Learning rate is another hugely important hyperparameter that I tuned mostly through trial and error. Too high a learning rate and the model seems to converge on a roughly 60% accuracy rate but not exceeding it. Since roughly 60% of the training data is 0, one can imagine a scenario where the classifier just classifies all the samples are negative and achieves a 60% accuracy rate. Too low a learning rate and the model struggles to fit the data. I experienced this with a large batch size, as false negative rate just spiralled out of control with too high a value.

In [None]:
# model.save("/kaggle/working/113021.hd5")

## Results

In [36]:
# root, dirs, files
test_directory = "/kaggle/input/histopathologic-cancer-detection/test"

In [37]:
import shutil

if not os.path.exists("/kaggle/working/test"):
    os.mkdir("/kaggle/working/test")
    
if not os.path.exists("/kaggle/working/test/predict"):
    os.mkdir("/kaggle/working/test/predict")

working_test_directory = "/kaggle/working/test"
    
for root, dirs, filenames in os.walk(test_directory):
    for filename in filenames:
            shutil.copyfile(os.path.join(test_directory, filename), os.path.join(working_test_directory, 'predict', filename))
        

A similar process as the training set formatting is conducted for moving test files into the working directory, with the exception being that the preprocessor expects a single directory containing the test images inside the root test directory.

In [116]:
test_datagen = tf.keras.preprocessing.image.ImageDataGenerator()

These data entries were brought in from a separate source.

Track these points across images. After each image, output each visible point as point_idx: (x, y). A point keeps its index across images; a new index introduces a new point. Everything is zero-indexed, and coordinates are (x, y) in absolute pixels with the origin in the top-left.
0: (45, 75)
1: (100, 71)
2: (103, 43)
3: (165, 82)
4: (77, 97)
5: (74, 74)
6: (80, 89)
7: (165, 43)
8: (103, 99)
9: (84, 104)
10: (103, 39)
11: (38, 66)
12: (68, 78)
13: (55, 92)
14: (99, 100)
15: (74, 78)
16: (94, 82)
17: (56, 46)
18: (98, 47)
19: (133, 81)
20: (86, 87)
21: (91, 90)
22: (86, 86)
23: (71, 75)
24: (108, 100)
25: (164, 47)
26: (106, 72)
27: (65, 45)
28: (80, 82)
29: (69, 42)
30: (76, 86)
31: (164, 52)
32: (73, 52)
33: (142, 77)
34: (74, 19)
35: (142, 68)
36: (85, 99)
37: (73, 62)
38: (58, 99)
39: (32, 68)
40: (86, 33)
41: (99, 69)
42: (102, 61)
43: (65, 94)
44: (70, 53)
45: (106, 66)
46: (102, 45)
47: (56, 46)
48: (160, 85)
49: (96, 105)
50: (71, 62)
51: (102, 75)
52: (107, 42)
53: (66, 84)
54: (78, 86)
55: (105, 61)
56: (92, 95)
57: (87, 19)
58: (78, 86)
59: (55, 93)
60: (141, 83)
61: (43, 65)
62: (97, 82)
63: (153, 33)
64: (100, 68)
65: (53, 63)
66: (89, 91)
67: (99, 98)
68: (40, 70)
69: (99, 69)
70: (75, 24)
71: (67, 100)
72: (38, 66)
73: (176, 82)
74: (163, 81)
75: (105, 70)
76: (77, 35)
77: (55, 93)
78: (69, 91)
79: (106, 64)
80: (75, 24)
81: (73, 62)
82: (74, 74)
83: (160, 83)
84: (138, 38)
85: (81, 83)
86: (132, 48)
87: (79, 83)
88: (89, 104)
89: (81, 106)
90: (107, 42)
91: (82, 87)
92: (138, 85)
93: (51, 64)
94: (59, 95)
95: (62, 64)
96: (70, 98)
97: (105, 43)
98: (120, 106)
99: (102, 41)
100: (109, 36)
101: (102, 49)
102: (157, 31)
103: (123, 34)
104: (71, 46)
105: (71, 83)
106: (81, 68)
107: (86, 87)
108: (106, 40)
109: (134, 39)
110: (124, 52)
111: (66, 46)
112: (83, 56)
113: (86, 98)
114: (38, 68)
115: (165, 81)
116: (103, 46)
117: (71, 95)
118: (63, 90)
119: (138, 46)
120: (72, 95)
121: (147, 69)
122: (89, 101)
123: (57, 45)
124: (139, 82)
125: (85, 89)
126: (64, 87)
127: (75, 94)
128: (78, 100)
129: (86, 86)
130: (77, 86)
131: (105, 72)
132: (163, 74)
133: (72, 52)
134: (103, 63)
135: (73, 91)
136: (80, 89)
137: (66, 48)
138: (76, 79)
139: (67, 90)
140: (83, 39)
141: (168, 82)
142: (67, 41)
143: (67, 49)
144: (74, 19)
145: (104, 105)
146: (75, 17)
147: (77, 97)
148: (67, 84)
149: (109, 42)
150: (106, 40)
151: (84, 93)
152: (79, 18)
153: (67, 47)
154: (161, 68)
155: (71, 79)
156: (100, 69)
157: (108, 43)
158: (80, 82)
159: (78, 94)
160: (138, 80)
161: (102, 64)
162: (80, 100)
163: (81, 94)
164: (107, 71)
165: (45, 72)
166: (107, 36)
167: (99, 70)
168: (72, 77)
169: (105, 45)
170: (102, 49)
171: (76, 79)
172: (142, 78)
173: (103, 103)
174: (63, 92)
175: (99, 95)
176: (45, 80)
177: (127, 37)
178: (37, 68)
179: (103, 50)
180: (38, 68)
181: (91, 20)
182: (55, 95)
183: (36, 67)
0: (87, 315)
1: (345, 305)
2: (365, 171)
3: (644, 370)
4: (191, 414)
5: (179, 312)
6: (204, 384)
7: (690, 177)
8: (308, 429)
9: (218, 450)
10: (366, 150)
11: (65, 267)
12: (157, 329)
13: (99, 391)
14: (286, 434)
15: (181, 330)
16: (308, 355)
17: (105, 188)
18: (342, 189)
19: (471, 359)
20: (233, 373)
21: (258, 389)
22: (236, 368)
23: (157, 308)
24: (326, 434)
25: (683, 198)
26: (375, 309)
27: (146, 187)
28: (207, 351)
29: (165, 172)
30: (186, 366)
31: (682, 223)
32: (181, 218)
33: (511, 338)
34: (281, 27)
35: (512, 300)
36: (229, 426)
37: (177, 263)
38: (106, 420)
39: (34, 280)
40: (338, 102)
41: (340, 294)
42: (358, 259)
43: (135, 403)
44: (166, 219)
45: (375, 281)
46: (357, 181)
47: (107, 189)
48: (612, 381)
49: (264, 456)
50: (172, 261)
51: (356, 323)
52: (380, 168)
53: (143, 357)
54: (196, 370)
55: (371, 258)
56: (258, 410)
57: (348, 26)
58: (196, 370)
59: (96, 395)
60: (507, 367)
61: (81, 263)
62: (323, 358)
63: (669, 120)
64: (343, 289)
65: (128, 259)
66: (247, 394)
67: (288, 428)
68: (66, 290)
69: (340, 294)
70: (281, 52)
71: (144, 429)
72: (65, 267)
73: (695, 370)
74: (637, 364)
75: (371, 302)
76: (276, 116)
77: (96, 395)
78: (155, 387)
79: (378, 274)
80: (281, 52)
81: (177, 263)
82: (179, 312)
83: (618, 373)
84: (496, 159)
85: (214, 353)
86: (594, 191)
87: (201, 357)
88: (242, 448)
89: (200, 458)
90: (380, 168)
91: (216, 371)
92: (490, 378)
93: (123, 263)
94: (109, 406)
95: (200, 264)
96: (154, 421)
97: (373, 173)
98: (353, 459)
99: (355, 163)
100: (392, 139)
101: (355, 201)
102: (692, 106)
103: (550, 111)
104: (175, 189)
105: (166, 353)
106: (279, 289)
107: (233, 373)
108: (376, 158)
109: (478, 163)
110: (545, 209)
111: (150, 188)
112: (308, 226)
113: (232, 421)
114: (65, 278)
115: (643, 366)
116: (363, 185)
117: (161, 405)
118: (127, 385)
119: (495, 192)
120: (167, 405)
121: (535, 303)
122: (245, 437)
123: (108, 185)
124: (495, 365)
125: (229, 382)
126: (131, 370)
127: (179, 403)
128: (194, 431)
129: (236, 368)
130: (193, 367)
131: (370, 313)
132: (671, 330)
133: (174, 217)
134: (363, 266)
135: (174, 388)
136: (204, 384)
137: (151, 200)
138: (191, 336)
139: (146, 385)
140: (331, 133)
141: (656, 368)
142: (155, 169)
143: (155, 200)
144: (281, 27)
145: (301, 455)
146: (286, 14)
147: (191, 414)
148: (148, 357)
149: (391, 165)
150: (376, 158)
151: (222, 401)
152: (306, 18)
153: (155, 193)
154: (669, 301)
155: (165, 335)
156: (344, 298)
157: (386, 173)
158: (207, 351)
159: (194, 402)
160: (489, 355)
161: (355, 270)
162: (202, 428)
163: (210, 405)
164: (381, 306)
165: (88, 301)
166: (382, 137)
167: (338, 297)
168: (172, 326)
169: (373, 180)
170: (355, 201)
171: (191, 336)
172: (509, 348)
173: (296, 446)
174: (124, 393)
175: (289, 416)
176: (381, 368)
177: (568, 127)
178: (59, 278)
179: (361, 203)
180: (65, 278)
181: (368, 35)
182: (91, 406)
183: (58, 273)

test_generator = test_datagen.flow_from_directory(
    directory=working_test_directory,
    target_size=(96, 96),
    color_mode="rgb",
    batch_size=1,
    class_mode=None,
    shuffle=False
)

predict =model.predict(test_generator)
# predict the class label

In [117]:
predict[:10]

In [112]:
y_classes = predict

Limiting the batch size to 1 and setting shuffle to False retains the ordering of the labels for constructing the submission.csv file.

In [115]:
y_ids = test_generator.filenames
y_ids[10:]

In [120]:
formatted_y_ids = [fid[8:-4] for fid in y_ids]

In [121]:
formatted_y_ids[:10]

In [98]:
len(y_classes)

In [99]:
len(y_ids)

In [100]:
history.history.keys()

In [101]:
plt.plot(history.history['loss'], label='Binary Classification Loss')
plt.plot(history.history['binary_accuracy'], label='Binary Accuracy')
plt.title('Training History')
plt.ylabel('Loss')
plt.xlabel('Epoch')
plt.legend(loc="upper left")
plt.show()

In [102]:
plt.plot(history.history['false_negatives_4'], label='False Negatives')
plt.title('Training History (False Negatives)')
plt.ylabel('Loss')
plt.xlabel('Epoch')
plt.legend(loc="upper left")
plt.show()

In [123]:
predict_df = pd.DataFrame({'id':formatted_y_ids, 'label': y_classes.flatten()})

In [124]:
# sanity check the prediction dataframe before export
predict_df.head()

In [125]:
predict_df.to_csv('/kaggle/working/submission.csv', index=False)

The final accuracy of the model on the training set was approximately 80%.